### [Instruction]
Would you reproduce exactly the lines below from the one holding "300:29; 325:30 350:26." through the one holding "n for every", inclusive, and no others?

### [Supplied records]
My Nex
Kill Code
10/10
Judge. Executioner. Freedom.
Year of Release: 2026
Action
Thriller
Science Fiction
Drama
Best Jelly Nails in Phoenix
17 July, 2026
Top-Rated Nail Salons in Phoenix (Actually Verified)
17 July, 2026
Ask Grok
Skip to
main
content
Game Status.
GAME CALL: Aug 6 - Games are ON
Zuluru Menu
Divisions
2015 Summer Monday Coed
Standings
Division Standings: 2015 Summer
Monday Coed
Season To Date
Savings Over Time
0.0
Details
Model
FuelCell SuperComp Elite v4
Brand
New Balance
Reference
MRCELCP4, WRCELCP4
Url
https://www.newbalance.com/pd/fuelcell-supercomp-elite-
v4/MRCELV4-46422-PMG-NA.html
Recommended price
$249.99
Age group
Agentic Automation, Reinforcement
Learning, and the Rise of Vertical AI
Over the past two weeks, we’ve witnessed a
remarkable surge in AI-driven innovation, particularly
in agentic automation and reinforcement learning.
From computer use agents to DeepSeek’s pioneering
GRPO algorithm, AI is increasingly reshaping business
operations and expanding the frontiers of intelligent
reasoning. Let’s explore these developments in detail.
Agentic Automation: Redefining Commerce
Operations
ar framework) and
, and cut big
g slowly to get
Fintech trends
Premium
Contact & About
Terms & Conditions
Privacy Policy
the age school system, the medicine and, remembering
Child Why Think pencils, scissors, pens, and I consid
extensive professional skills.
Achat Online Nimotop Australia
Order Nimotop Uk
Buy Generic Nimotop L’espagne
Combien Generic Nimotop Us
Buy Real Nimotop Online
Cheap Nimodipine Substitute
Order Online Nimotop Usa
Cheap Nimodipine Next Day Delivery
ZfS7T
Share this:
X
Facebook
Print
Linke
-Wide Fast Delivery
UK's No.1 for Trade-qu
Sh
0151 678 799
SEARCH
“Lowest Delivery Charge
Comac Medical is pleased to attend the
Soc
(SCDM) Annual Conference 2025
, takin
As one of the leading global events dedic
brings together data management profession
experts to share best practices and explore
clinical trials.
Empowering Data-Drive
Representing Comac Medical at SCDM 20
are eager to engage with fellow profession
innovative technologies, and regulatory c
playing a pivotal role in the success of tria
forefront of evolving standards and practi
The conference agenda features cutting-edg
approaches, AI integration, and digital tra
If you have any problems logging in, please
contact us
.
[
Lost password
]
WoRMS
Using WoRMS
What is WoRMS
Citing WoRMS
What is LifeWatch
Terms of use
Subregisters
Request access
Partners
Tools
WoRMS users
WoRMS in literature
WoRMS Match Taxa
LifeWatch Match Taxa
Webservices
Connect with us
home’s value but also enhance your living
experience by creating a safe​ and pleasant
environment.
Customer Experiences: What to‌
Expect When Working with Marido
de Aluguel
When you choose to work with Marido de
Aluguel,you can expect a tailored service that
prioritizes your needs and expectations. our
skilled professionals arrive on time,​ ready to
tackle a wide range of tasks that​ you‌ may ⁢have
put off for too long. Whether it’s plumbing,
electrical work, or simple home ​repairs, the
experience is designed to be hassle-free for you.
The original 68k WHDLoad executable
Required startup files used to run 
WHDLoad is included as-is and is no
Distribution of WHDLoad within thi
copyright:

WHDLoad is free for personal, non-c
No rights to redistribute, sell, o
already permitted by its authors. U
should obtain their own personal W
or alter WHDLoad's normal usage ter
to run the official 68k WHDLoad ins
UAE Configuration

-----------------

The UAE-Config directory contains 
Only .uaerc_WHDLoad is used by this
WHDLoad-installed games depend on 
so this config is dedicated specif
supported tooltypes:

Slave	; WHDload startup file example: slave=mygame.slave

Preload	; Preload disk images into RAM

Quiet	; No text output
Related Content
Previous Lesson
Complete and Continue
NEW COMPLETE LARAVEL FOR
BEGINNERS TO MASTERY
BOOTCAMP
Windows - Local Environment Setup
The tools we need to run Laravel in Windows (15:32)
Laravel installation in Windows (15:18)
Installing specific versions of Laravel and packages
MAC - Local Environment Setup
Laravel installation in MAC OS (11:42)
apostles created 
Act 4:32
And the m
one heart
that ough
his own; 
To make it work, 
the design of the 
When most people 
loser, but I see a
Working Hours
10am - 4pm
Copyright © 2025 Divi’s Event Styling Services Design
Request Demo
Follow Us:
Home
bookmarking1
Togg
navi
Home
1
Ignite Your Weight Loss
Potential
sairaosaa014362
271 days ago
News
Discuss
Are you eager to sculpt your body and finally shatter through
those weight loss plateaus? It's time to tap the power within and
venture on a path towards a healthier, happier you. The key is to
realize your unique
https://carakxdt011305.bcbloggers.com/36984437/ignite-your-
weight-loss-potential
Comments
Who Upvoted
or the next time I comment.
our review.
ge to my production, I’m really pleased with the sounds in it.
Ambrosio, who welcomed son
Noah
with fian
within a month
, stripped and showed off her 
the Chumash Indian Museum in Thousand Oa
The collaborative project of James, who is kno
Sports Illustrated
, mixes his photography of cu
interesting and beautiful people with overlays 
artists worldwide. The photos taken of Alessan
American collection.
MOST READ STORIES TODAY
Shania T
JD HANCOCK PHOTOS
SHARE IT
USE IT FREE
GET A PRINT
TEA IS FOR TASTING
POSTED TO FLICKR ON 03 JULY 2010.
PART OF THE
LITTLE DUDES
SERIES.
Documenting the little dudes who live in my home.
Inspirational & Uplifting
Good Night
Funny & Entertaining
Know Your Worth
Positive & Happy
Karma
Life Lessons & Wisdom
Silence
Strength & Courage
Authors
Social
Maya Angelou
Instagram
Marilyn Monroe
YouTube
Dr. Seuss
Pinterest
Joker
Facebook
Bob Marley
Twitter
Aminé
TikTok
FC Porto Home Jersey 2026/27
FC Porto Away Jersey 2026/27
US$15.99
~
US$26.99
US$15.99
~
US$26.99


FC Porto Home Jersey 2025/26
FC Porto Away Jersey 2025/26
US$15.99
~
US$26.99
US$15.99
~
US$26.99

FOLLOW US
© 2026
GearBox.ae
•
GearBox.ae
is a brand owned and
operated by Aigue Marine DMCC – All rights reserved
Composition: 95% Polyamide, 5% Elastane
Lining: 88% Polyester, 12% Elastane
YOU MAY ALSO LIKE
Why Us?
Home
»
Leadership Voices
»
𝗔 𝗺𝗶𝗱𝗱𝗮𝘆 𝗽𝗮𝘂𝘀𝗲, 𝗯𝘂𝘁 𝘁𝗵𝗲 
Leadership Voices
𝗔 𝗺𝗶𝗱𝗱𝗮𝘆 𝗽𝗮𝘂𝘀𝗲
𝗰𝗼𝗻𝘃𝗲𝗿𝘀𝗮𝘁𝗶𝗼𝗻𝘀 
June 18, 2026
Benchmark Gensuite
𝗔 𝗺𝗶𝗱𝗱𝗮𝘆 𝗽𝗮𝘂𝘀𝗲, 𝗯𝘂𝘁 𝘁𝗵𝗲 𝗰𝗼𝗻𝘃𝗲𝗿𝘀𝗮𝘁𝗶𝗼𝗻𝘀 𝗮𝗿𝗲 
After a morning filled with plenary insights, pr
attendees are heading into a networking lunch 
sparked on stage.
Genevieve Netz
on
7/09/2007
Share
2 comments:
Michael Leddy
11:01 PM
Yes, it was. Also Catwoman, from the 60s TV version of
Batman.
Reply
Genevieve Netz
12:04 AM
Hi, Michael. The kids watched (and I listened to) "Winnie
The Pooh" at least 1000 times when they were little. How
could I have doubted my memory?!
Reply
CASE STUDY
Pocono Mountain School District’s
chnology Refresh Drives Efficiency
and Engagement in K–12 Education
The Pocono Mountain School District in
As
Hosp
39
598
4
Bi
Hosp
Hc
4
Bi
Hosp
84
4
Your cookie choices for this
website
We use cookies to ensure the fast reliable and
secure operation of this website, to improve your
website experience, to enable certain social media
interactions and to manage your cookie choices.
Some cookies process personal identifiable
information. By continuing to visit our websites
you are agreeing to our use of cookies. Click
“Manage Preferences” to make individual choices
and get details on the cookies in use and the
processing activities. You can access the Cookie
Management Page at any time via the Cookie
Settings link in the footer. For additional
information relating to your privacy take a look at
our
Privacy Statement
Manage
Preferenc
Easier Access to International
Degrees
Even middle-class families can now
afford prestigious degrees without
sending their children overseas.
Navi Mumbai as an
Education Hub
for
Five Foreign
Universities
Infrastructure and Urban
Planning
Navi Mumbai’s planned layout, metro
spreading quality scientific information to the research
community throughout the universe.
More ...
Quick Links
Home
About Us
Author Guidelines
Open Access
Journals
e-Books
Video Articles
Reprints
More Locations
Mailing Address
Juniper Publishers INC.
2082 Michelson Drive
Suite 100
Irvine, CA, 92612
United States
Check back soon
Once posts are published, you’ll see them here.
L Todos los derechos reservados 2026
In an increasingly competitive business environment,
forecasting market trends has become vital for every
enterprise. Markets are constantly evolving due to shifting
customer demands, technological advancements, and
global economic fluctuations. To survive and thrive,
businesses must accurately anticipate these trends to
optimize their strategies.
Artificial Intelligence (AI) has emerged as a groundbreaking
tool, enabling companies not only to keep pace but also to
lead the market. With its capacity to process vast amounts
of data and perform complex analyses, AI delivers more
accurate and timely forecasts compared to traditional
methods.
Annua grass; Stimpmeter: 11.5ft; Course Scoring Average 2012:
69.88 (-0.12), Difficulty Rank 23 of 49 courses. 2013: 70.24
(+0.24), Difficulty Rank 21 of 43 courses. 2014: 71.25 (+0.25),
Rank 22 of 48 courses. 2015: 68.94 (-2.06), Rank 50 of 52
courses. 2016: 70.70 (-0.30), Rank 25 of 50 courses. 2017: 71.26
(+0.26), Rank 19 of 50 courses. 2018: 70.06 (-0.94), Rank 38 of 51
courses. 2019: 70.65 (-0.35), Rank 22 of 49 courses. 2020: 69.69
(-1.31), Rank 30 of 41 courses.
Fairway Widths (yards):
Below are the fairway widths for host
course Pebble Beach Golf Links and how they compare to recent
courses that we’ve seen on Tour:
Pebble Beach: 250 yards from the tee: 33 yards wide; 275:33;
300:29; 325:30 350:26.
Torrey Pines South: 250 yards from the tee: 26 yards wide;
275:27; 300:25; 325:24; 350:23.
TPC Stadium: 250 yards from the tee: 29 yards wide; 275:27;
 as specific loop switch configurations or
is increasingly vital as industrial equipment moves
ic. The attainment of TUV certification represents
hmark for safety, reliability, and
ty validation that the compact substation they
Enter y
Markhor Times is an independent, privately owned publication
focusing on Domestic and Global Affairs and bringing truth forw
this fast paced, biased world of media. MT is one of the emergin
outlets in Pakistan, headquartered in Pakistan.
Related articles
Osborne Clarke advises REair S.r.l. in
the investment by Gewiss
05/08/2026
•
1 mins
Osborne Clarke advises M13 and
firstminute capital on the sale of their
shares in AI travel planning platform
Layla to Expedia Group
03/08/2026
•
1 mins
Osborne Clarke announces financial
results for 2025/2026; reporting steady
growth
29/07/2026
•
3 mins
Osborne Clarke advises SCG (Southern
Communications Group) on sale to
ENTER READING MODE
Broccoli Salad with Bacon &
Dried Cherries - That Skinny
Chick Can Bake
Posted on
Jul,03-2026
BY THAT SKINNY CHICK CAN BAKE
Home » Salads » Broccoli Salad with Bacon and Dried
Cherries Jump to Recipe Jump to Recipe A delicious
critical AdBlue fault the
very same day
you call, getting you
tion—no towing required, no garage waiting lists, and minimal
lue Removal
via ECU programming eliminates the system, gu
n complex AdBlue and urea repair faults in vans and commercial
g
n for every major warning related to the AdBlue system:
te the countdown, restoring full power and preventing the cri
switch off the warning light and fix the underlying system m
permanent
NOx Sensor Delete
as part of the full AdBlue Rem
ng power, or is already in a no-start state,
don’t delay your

### [The answer]
300:29; 325:30 350:26.
Torrey Pines South: 250 yards from the tee: 26 yards wide;
275:27; 300:25; 325:24; 350:23.
TPC Stadium: 250 yards from the tee: 29 yards wide; 275:27;
 as specific loop switch configurations or
is increasingly vital as industrial equipment moves
ic. The attainment of TUV certification represents
hmark for safety, reliability, and
ty validation that the compact substation they
Enter y
Markhor Times is an independent, privately owned publication
focusing on Domestic and Global Affairs and bringing truth forw
this fast paced, biased world of media. MT is one of the emergin
outlets in Pakistan, headquartered in Pakistan.
Related articles
Osborne Clarke advises REair S.r.l. in
the investment by Gewiss
05/08/2026
•
1 mins
Osborne Clarke advises M13 and
firstminute capital on the sale of their
shares in AI travel planning platform
Layla to Expedia Group
03/08/2026
•
1 mins
Osborne Clarke announces financial
results for 2025/2026; reporting steady
growth
29/07/2026
•
3 mins
Osborne Clarke advises SCG (Southern
Communications Group) on sale to
ENTER READING MODE
Broccoli Salad with Bacon &
Dried Cherries - That Skinny
Chick Can Bake
Posted on
Jul,03-2026
BY THAT SKINNY CHICK CAN BAKE
Home » Salads » Broccoli Salad with Bacon and Dried
Cherries Jump to Recipe Jump to Recipe A delicious
critical AdBlue fault the
very same day
you call, getting you
tion—no towing required, no garage waiting lists, and minimal
lue Removal
via ECU programming eliminates the system, gu
n complex AdBlue and urea repair faults in vans and commercial
g
n for every major warning related to the AdBlue system:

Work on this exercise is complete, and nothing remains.